I know what you mean about school stress. Do you just get so busy that you have to stay up to get everything done, or is it more like your brain kicks into that special high-gear mode and keeps itself awake? (I’ve definitely had my share of both these things.)
Even now, I have this awful habit, where, if I’m really close to a big deadline, I just completely stop sleeping. Even though I budget in time for it, my brain decides that sleep is a low priority and baking pie is more useful. This is because when it’s sleep-deprived, my brain can be really stupid.
It was just really weird, because all the other lj’s I was looking at looked totally normal, and yours was all wonky. It was really befuddling. But it is normal again! Hooray! I’m sad that a high school post was missed, though. I like reading those.
A bit of both, yeah. Also, my terrible prioritizing skills and procrastination habits tend to prevent me from getting much more than the minimum done during school. I’m working on that a lot now, so this school year it’ll be better.

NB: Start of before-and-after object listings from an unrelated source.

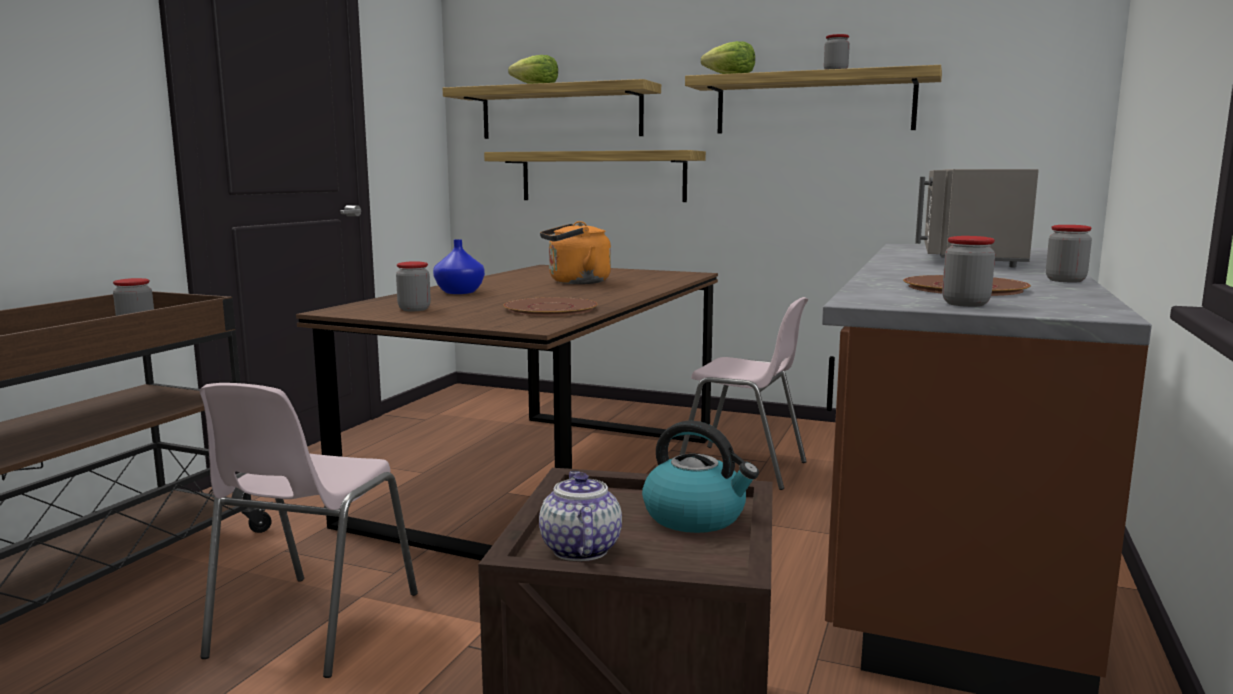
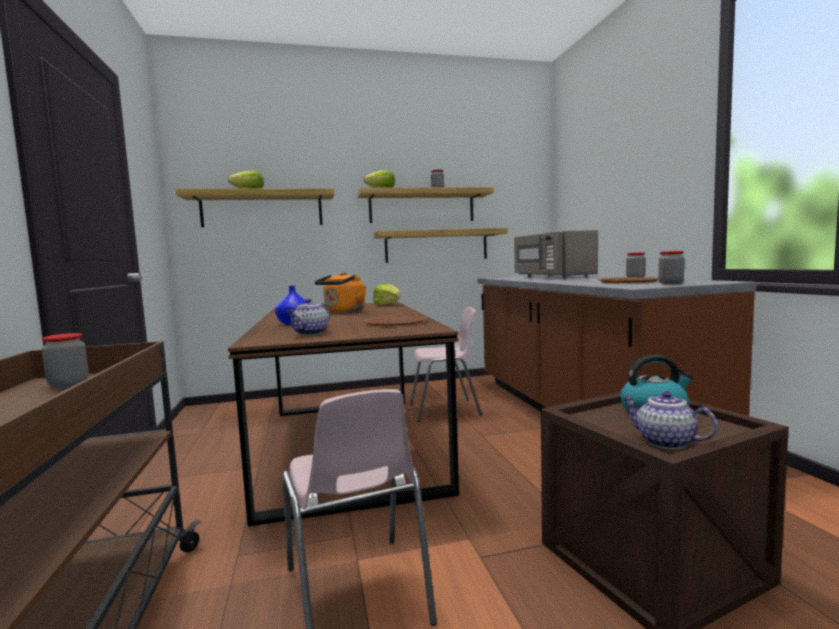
camera: 35 degrees left, 5 degrees down
jar [396,261,431,311] -> teapot [287,299,330,335]
shelf [484,150,706,202] -> shelf moved to [373,228,508,263]
none -> lettuce [373,284,401,305]

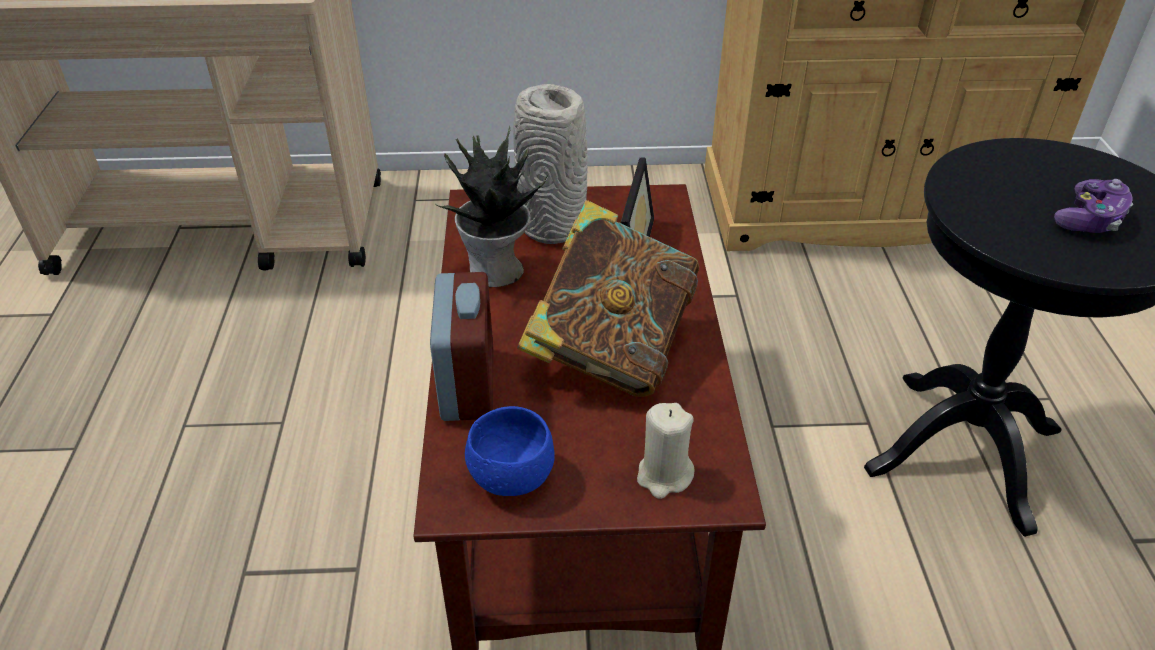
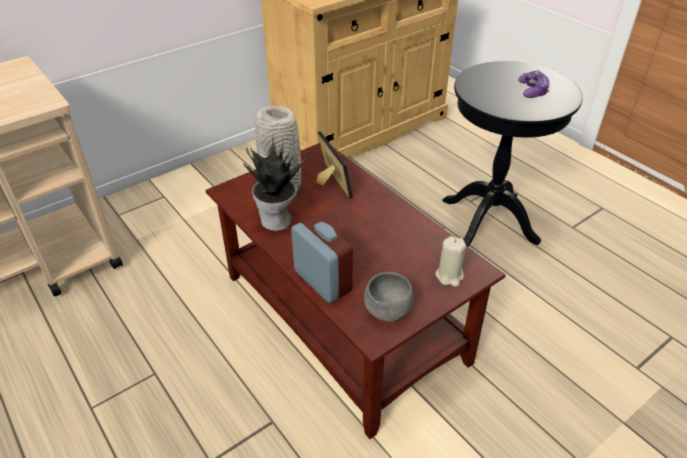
camera: 35 degrees left, 0 degrees up
blue bowl [465,406,555,496] -> grey bowl [364,272,413,322]
book [517,200,699,397] -> none

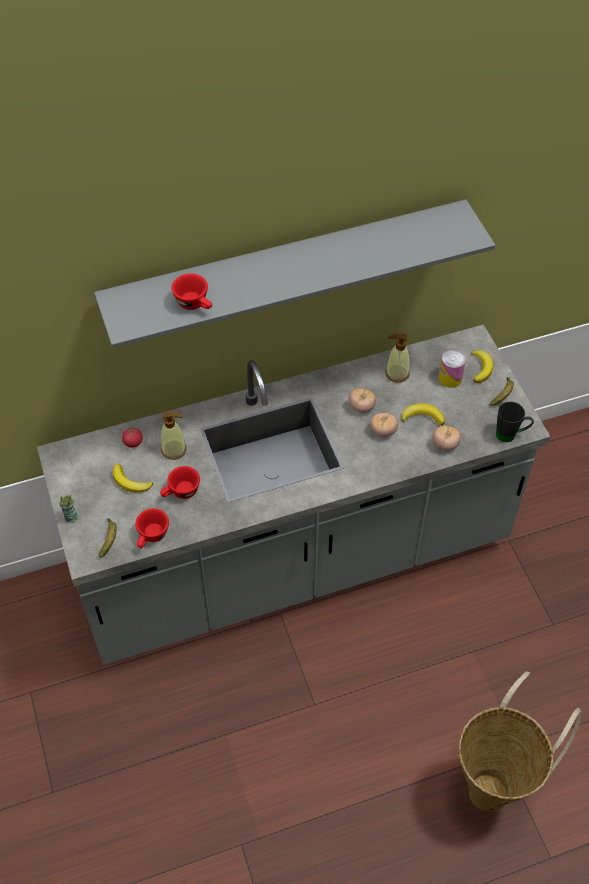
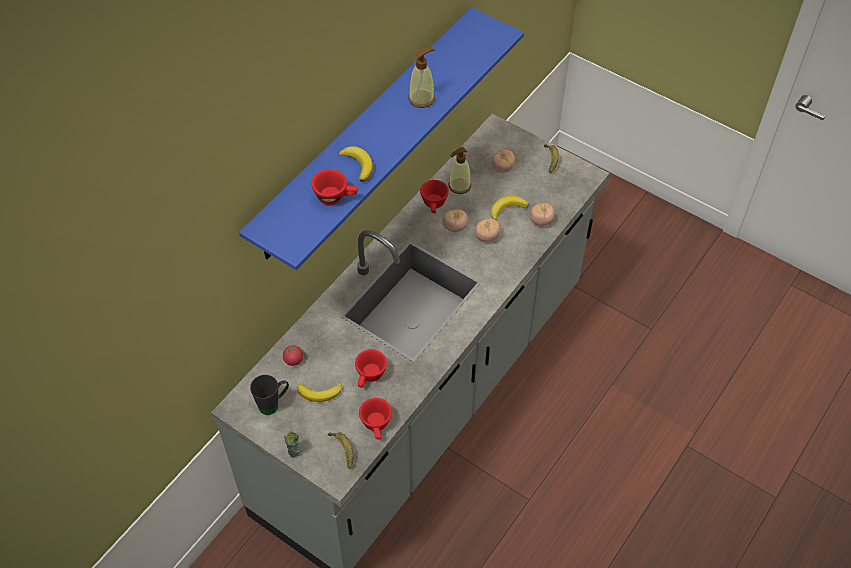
camera: 35 degrees left, 0 degrees up
grey shelf [94,199,495,348] -> blue shelf [239,7,524,270]
soap dispenser [161,411,187,460] -> soap dispenser moved to [408,48,435,108]
can [439,349,466,388] -> tomato [491,150,515,173]
basket [458,671,582,812] -> none
banana [471,350,493,383] -> banana moved to [338,146,373,182]
black mug [496,402,534,442] -> black mug moved to [250,375,289,415]
none -> red cup [420,180,449,213]

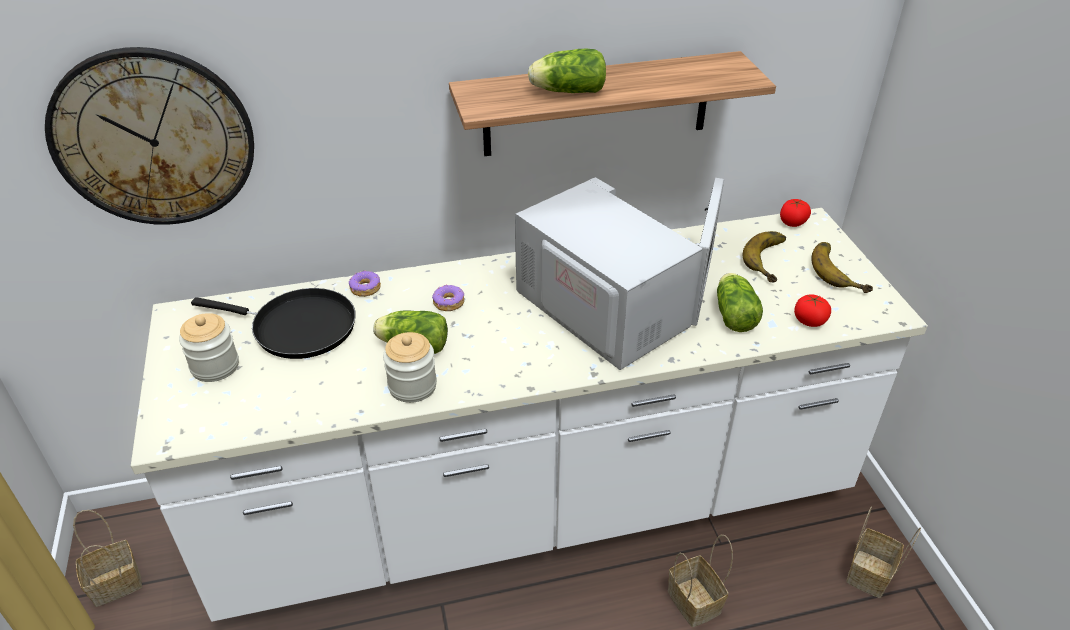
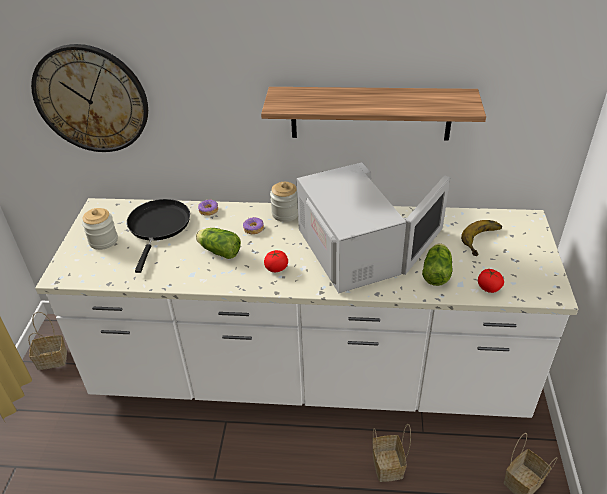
camera: 20 degrees right, 0 degrees up
black frying pan [191,288,356,359] -> black frying pan turned 120 degrees counterclockwise [127,199,190,273]
jar [383,332,437,403] -> jar moved to [270,182,298,222]
lettuce [528,48,606,93] -> none
tomato [780,199,811,227] -> tomato moved to [264,250,288,272]
banana [811,242,873,293] -> none

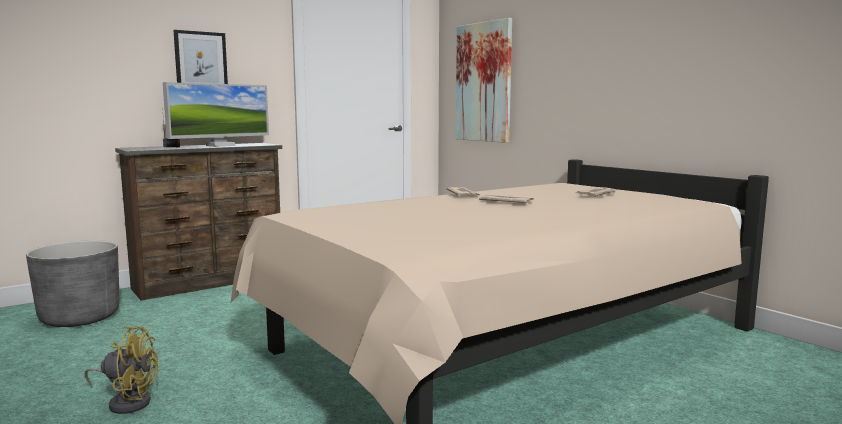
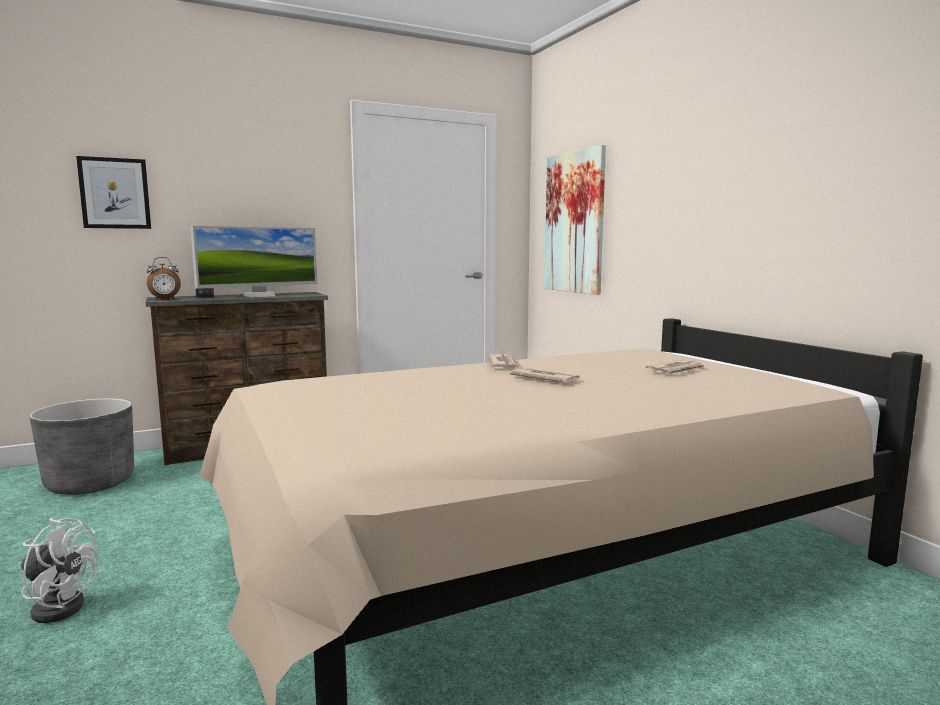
camera: 10 degrees right, 0 degrees up
yellow fan [84,326,158,414] -> white fan [21,518,98,623]
picture [174,30,228,84] -> picture moved to [76,156,151,229]
none -> alarm clock [147,257,181,299]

It’s more that my brain decides that setting aside precious memory-space for dream-scraps is a ridiculous idea. It really frustrates me. I like my dreams! Even the nightmares! (I am weird, because I like my nightmares. Mostly because they’re recurring, and so I know exactly when the monster will come out. So I spend the two minutes I have before it shows up setting a trap for it or whatever, and can successfully explore different paths for the dream to take.) My dreams are really storylines. Or pure emotion transferred into a situation.